During my rehearsals, about two weeks out from the opening night, my family lost my baby brother due to sudden infant death syndrome (SIDS), also known as crib death. My parents kept me home from school, but I begged to be allowed to participate in just one performance. I assume I felt so strongly about that because I am an actor. Acting was something that took me away from my home life—something that felt closer to my own idea of home.
It's usually difficult for me to understand the power of this experience. It’s only in these kinds of reflections that I see some of its significance. “The show must go on” carries specific meaning—rehearsal is valuable and necessary, and under the auspices of Asian American/Pacific Islander Heritage Month, the stage has always been, at the very least, a home for me.

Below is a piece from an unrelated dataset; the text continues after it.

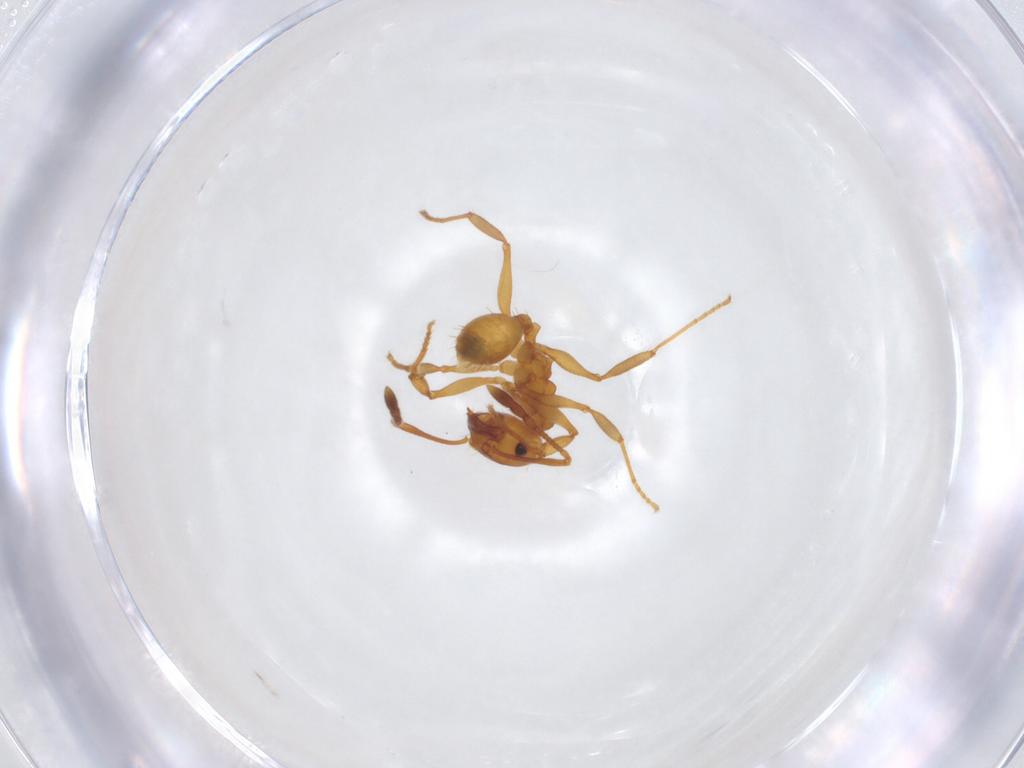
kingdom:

Ten years after my Wizard of Oz performance, my life in North Carolina’s cultural arts scene began. I accepted a position at a local high school engaging students through language arts and creative writing while also supporting the theater program, which became another version of home during my student teaching. I eventually became the school’s full-time theater teacher, but then was drawn into a freelance career as a theater practitioner. So, I moved beyond the public-school classroom into the studios and rehearsal halls of community arts learning organizations, community theaters, and finally professional theaters, which brought me to membership in the Actors’ Equity Association, the labor union for professional actors and stage managers. All in North Carolina.

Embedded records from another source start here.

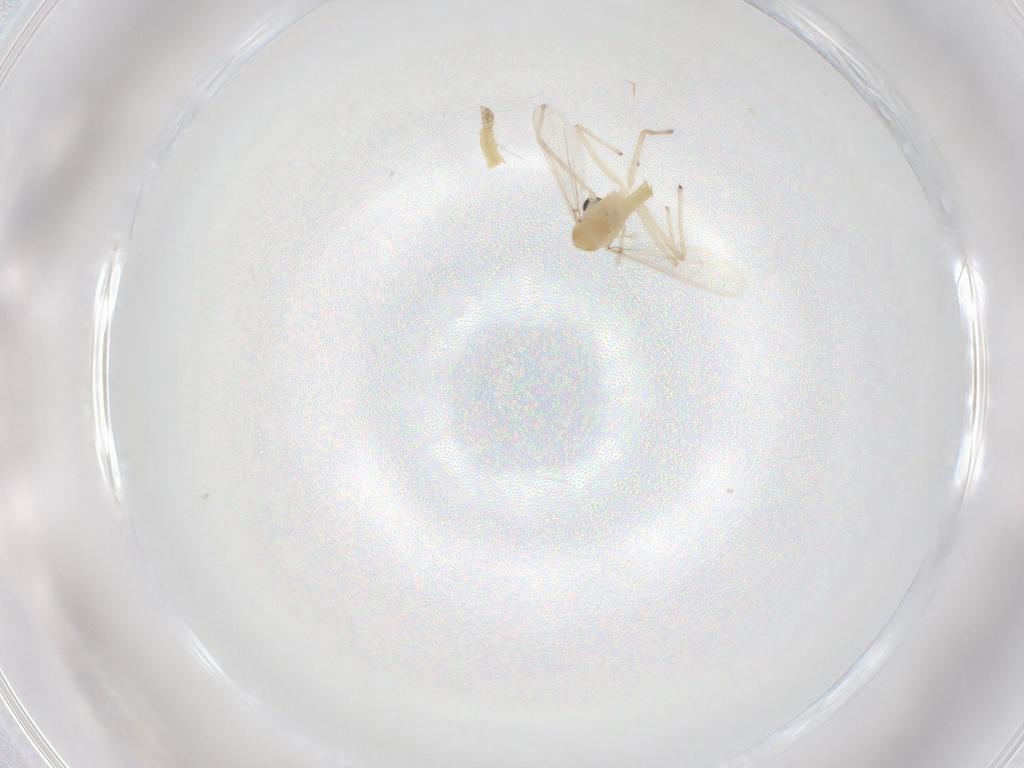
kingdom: Animalia
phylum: Arthropoda
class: Insecta
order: Diptera
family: Chironomidae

As I made a home for myself on the professional stage, my ethnicity and heritage were constantly front and center. In my heart, I wish I could say that was always to good ends, but I now know that home life can be complicated. I needed only to hear a physical description of my appearance as “racially ambiguous” to remember that home may be where the heart is, but it might not always be where I am treated the best.
And yet I stayed.
I kept showing up for auditions, continued to take interviews, and arrived in performance spaces dependable, reliable, and versatile. At the time, I kept convincing myself it was because I loved theater so much that it didn’t matter. Now, I recognize the moments when directors and casting agents—the bulk of them based in or coming from North Carolina—took a risk. They said yes to me and my work. While I might chafe at the idea that casting me is a risk, I can appreciate the artistic risk involved in casting anyone. They believed that my ability as a storyteller was necessary and contributed to their vision—the vision that I, in effect, am an actor in their eyes and that I can still call the stage my home.
With that, there is something to celebrate this month.